Roberto Burle Marx (1909–1994) was one of the most influential landscape architects of the twentieth century, yet he is not a familiar figure outside of his native Brazil. He was a painter and sculptor; a designer of textiles, jewelry, theater sets, and costumes; a ceramicist and stained-glass artist. Interested in graphic design, tapestry, line, and shape, he was able to transfer those ideas and textures from paper and fabric to the ground in a completely new way. It was a brand new approach, hugely innovative and inspirational, as the artist was an early practitioner of a contemporary way of working: crossing genres fluidly, integrating art with political concerns such as ecology, and disregarding the traditional separation of fields of practice.
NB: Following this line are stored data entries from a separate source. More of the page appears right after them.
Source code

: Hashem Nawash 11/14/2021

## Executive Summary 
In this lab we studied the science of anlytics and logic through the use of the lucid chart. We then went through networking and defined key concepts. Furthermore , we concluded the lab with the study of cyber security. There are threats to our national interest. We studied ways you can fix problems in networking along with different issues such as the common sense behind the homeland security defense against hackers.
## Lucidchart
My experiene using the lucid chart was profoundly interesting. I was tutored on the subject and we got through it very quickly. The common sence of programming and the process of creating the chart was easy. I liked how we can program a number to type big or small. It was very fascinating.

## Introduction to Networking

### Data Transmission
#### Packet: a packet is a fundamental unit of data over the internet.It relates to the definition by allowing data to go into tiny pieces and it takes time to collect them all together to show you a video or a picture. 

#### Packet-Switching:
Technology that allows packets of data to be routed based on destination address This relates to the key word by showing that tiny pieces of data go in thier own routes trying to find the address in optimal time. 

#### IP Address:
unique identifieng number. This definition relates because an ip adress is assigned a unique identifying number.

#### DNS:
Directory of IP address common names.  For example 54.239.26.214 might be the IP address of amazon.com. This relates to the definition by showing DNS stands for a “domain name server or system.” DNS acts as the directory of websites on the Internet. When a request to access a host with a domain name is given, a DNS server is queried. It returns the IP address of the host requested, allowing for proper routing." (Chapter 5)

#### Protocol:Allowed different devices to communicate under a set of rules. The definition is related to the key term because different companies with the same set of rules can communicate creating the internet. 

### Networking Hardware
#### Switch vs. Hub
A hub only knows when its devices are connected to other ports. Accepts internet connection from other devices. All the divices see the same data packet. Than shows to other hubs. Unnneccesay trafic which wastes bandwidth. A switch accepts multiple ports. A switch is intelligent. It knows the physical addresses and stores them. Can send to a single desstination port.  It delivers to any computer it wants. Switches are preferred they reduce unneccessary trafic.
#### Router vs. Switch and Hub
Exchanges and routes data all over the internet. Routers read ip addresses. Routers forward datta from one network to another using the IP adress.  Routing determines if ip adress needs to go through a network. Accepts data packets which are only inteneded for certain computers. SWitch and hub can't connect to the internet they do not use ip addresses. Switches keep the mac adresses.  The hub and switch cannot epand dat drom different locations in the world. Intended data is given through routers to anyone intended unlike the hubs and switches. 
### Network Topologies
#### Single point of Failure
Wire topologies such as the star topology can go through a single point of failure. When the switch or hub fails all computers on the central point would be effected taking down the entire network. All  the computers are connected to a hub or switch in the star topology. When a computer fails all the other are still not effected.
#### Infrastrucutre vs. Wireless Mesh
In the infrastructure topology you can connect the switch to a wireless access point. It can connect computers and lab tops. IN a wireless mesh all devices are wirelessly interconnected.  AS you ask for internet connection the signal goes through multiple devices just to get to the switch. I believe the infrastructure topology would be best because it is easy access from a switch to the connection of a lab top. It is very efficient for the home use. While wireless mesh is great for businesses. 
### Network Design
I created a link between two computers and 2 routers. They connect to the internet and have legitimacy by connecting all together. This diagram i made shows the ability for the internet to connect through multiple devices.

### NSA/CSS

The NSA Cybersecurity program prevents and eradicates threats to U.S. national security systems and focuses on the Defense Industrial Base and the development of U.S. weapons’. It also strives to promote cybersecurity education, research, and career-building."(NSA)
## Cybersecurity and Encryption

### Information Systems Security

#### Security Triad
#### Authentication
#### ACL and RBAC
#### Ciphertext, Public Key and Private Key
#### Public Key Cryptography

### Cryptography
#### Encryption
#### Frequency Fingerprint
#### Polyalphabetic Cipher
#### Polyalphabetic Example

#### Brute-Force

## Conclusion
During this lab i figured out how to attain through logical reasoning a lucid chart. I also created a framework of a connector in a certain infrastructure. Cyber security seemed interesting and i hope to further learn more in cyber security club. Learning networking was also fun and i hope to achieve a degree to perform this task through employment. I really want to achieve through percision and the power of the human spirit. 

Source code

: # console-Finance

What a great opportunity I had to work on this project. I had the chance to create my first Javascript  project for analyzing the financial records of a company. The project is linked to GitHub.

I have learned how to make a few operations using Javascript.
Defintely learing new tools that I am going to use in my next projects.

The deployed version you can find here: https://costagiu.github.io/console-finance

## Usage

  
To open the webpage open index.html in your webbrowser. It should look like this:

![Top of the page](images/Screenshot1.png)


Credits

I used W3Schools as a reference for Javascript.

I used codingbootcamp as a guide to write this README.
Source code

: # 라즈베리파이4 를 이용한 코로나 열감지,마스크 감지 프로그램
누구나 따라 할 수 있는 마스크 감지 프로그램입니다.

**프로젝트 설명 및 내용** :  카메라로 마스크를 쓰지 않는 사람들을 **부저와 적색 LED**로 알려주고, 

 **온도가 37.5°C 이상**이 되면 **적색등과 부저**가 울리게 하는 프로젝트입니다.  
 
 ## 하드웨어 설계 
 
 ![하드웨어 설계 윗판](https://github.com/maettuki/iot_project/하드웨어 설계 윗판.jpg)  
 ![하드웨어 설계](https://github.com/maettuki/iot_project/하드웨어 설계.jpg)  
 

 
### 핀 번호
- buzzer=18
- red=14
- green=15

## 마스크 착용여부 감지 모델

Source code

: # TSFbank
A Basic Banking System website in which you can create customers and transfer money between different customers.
Born in São Paulo, his most iconic work amongst the hundreds he did was Rio de Janeiro’s Copacabana Promenade, completed in 1970. The 4 km (2.4 mi) sidewalk wave runs along Copacabana beach in a continuous stretch.
Burle Marx designed more than 2,000 public and private gardens around the world during his 62-year career. A new exhibit at New York’s Jewish Museum displays Brazilian landscape designer Burle Marx’s influence on today’s contemporary artists, such as Juan Araujo, Paloma Bosquê, Dominique Gonzalez-Foerster, Luisa Lambri, Arto Lindsay, Nick Mauss, and the distinguished Brazilian painter Beatriz Milhazes, who challenges motifs of the tropics.
The exhibition is expected to travel to Berlin and Rio de Janeiro after its run in New York.